RateRevolutionary370@reddit
Is it possible to get this to work with LM studio? Im copying the Jinja code into the prompt template box but the model is saying "This message contains no content. The AI has nothing to say." I'm using Gemma 4 26b A4B (Q4_K_M).
winna-zhang@reddit
nice, was hitting some weird tool call formatting issues before
did you notice it actually improves consistency or just fixes edge cases?
Sadman782@reddit
it is way better now, try
BrianJThomas@reddit
I'm having luck with 31B now, but 26B still runs into issues for me.
Sadman782@reddit
try this jinja: https://pastebin.com/raw/hnPGq0ht
BrianJThomas@reddit
Oh nice. I didn't see that the original model was updated a few hours ago. Trying again...
Kodix@reddit
So just use the --use-chat-template-file flag with this new template with the newest self-compiled llama cpp and that's all, yeah?

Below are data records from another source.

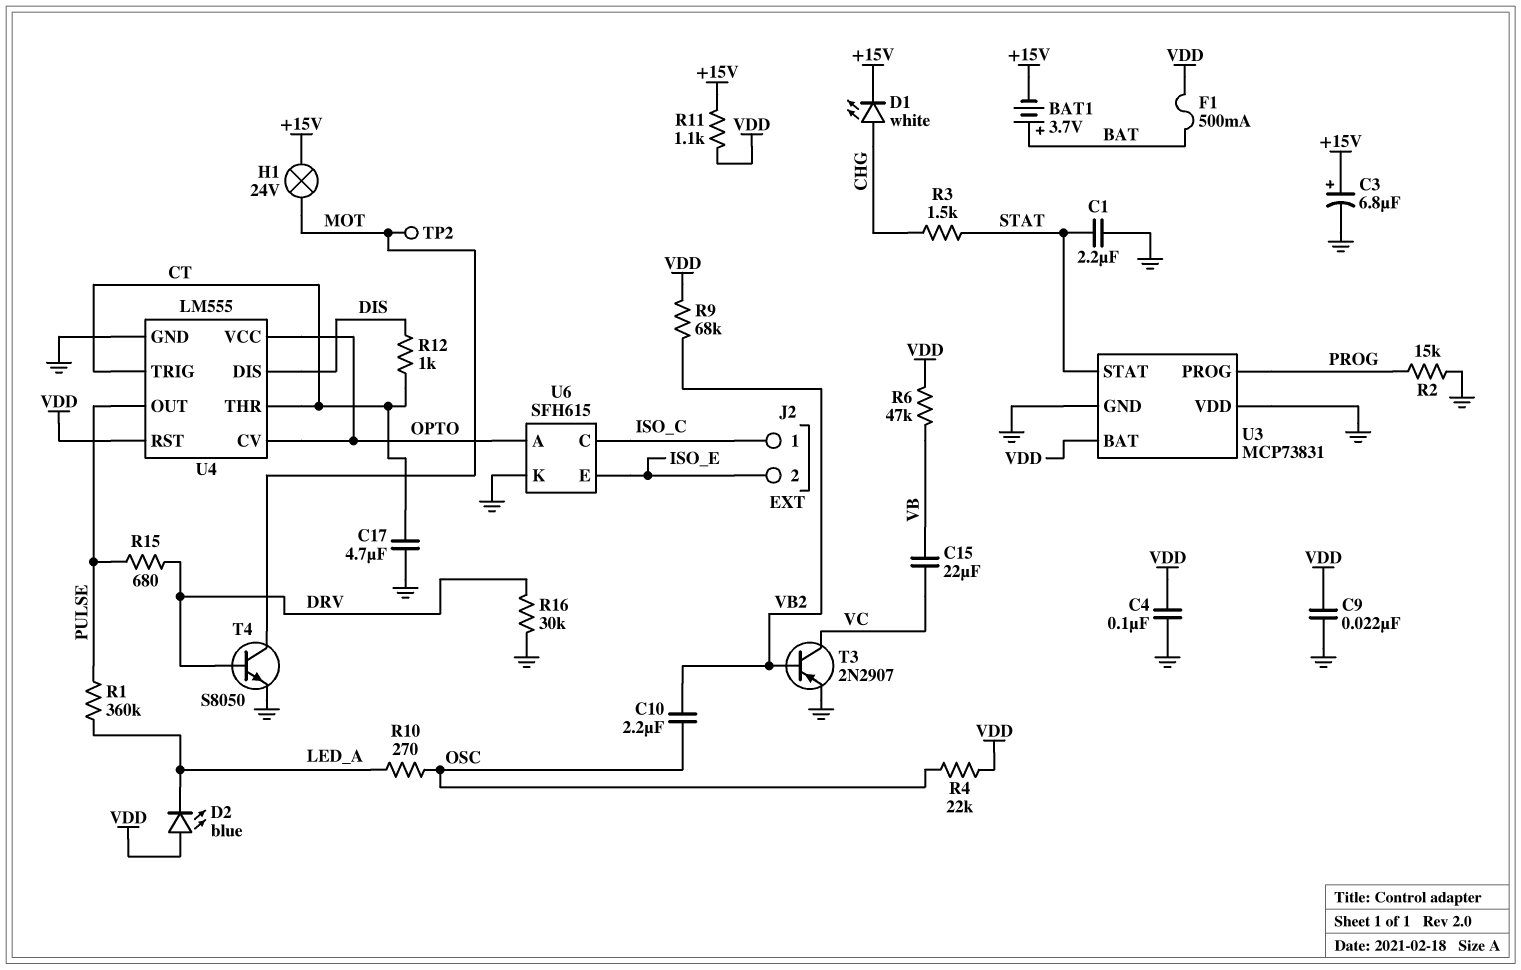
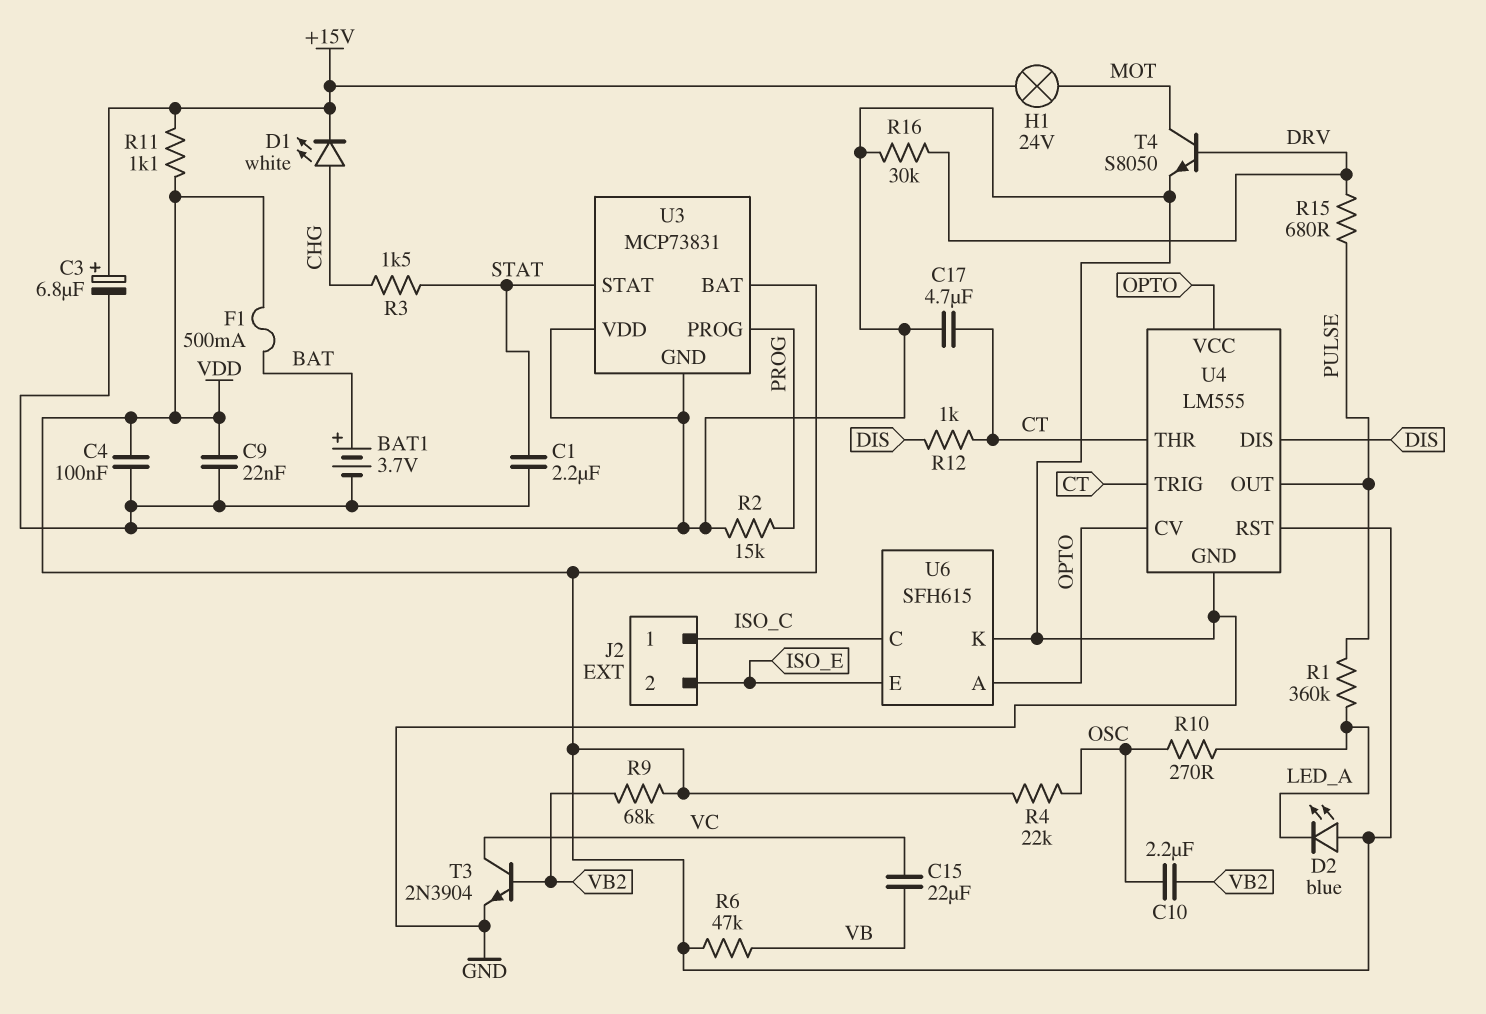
BAT1: 3.7V (plus BAT, minus +15V) -> 3.7V (plus BAT, minus GND)
T3: PNP 2N2907 (B VB2, C VC, E GND) -> NPN 2N3904 (B VB2, C VC, E GND)
TP2: test point (MOT) -> none

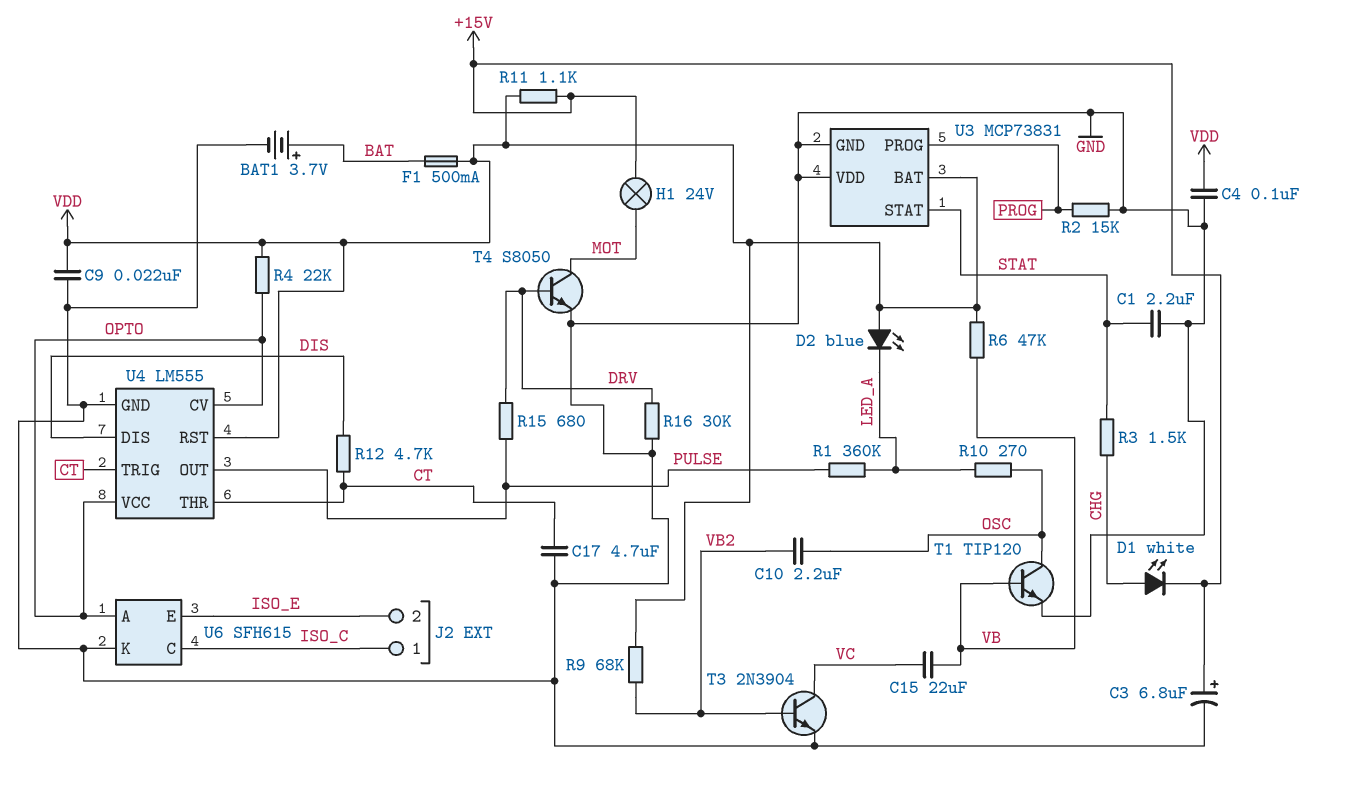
R4: 22k (OSC, VDD) -> 22k (OPTO, VDD)
R12: 1k (CT, DIS) -> 4.7k (CT, DIS)
T1: none -> NPN TIP120 (B VB, C OSC, E GND)

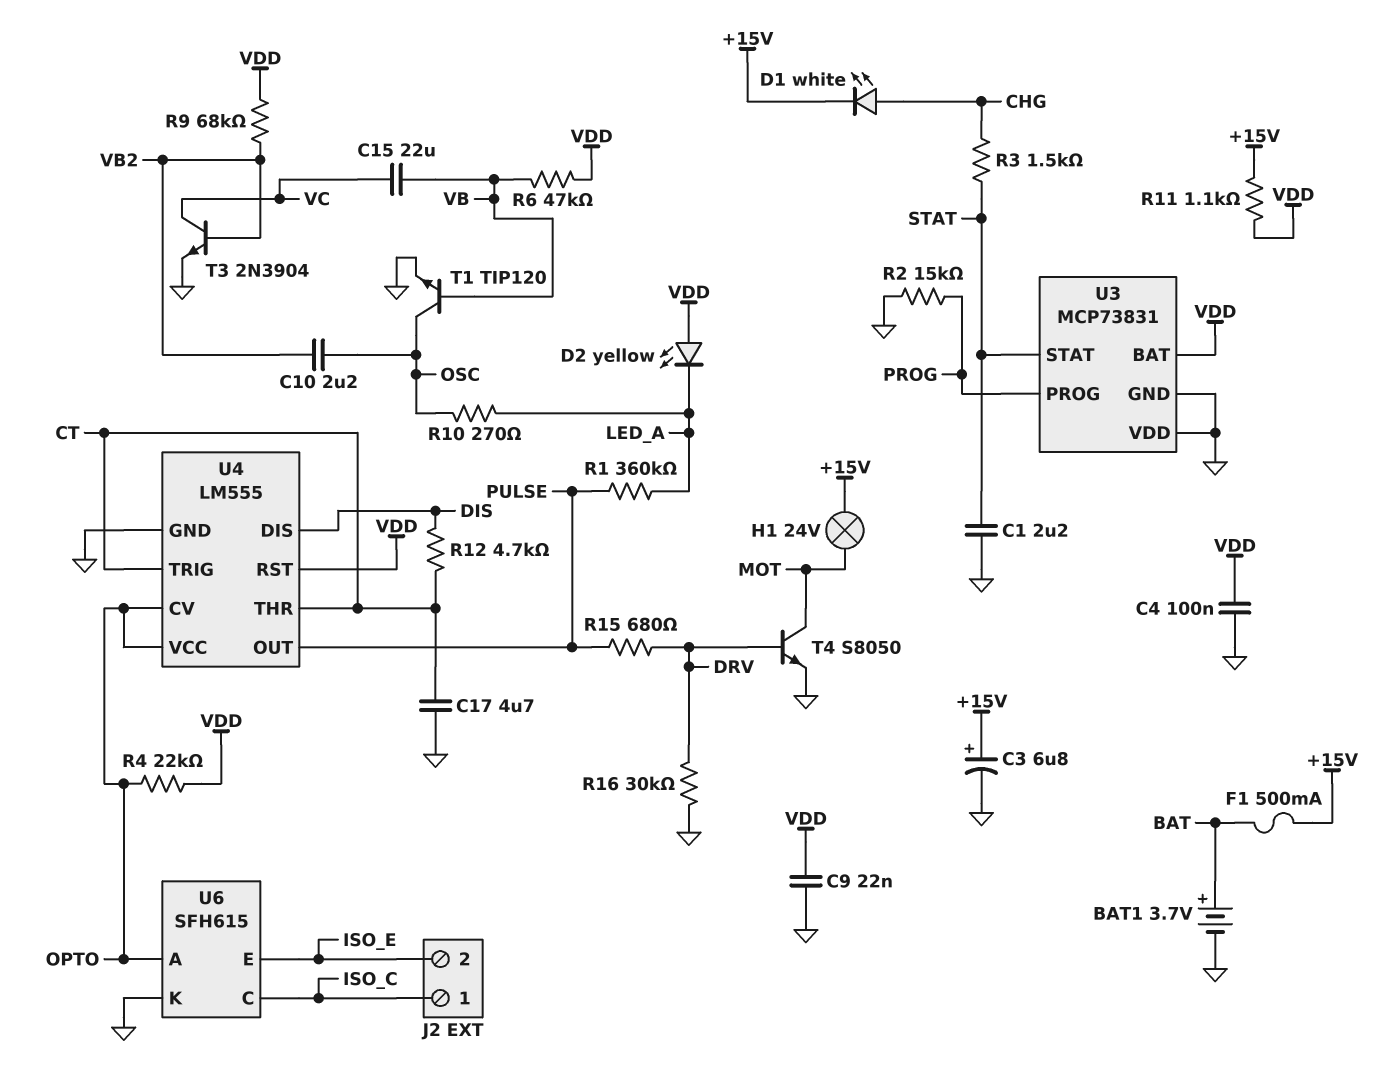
D2: LED blue (A VDD, K LED_A) -> LED yellow (A VDD, K LED_A)
F1: 500mA (BAT, VDD) -> 500mA (+15V, BAT)

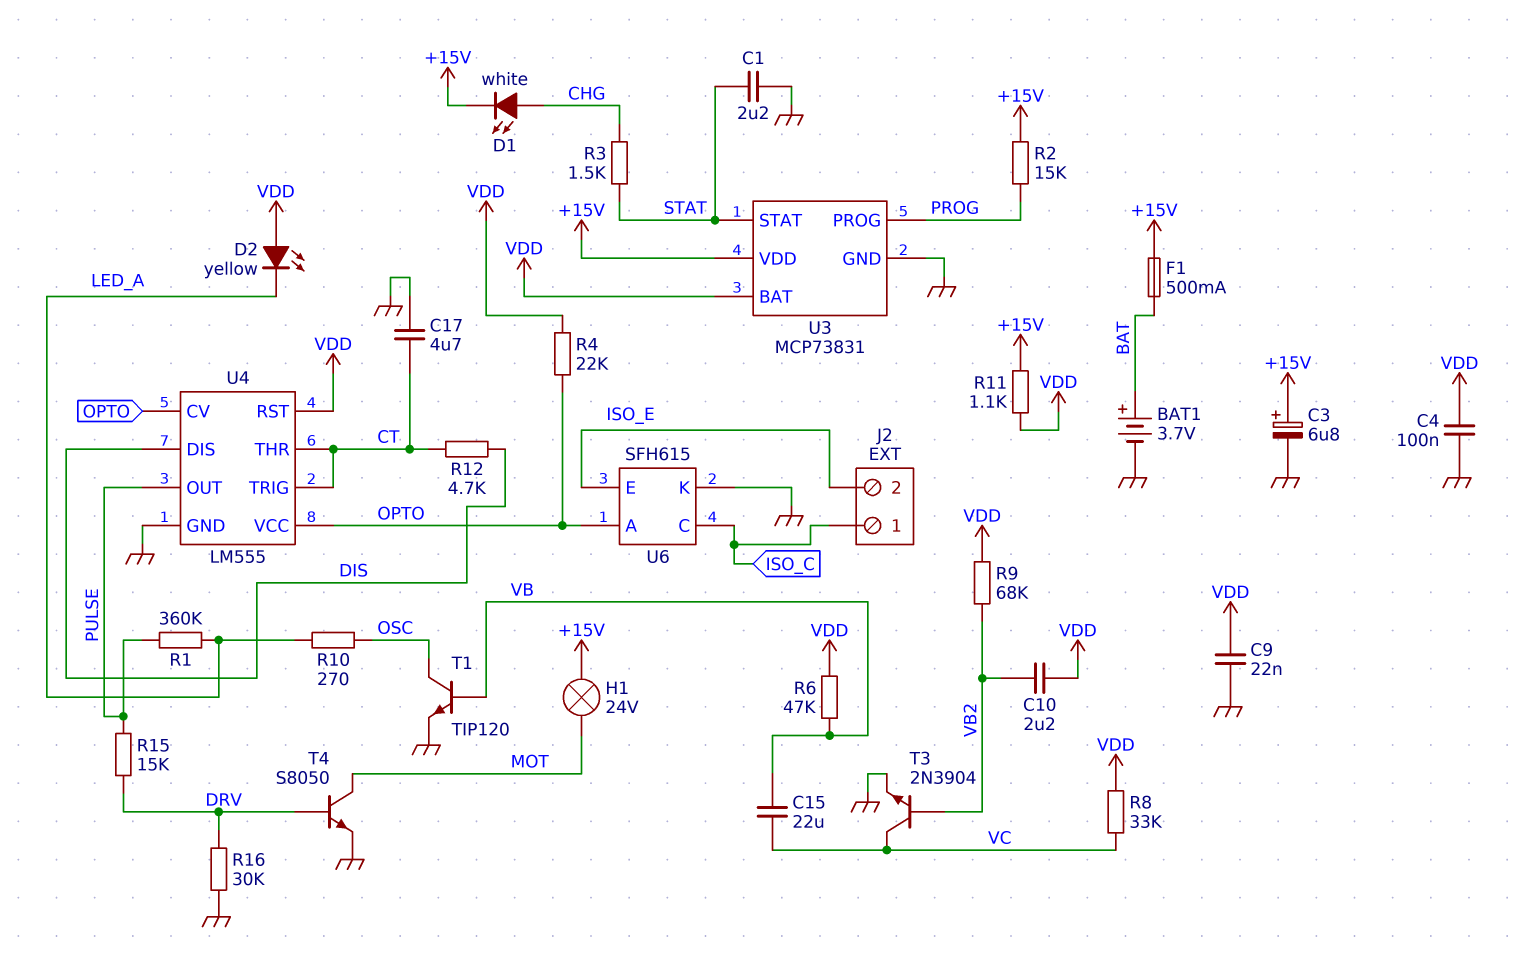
C10: 2.2uF (OSC, VB2) -> 2.2uF (VB2, VDD)
R2: 15k (GND, PROG) -> 15k (+15V, PROG)
R8: none -> 33k (VC, VDD)
R15: 680 (DRV, PULSE) -> 15k (DRV, PULSE)
U3 pin VDD: GND -> +15V

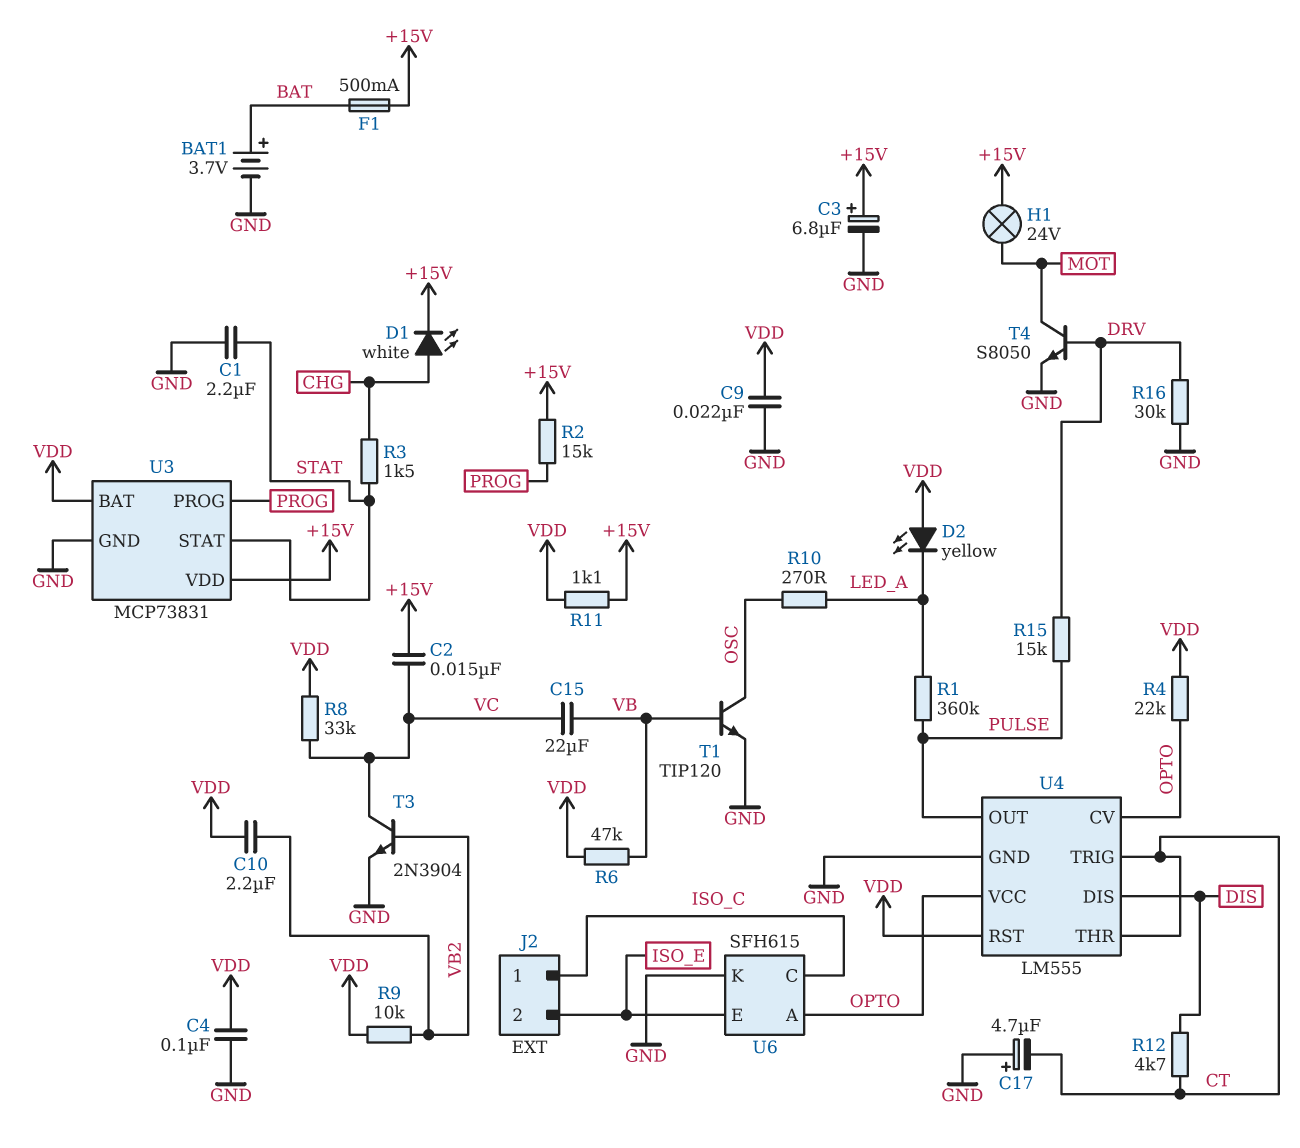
C2: none -> 15nF (+15V, VC)
C17: 4.7uF (CT, GND) -> 4.7uF (plus GND, minus CT)
R9: 68k (VB2, VDD) -> 10k (VB2, VDD)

Probably this alone won't be enough to fix the model looping and the tool call issues/"I'll do x", but once those are fixed, this model's golden.
Sadman782@reddit
you can try: https://pastebin.com/raw/hnPGq0ht
it is much better for me
Kodix@reddit
Thank you! Where'd you get that from? Is that the interleaved template, or something else?
Sadman782@reddit
Google updated the official one a few hours ago: https://huggingface.co/google/gemma-4-26B-A4B-it/blob/main/chat_template.jinja and Gemini fixed that a bit too. It's better than the updated one, so you can try both and check which is better for you.
https://pastebin.com/raw/hnPGq0ht it works better for me.
Voxandr@reddit
gonan try.
Sadman782@reddit
it seems it still has issues, gemini fixed it a bit and it seems better now. it is properly calling multiple tools, whereas before it was ignoring some tools and descriptions completely:
https://pastebin.com/hnPGq0ht
david_0_0@reddit
the tool call improvements are critical for agentic workloads. worth noting though - if youre running inference servers with cached jinja templates, the old format might break mid-stream. did the pr maintain backward compatibility or do existing quantized versions need rebuilding? also curious if dialog compliance fixes affect instruction-following tuning, since tighter compliance sometimes reduces model creativity.
FoxiPanda@reddit
Google changed Gemma4 stuff again? I'm dying on the inside right now lol.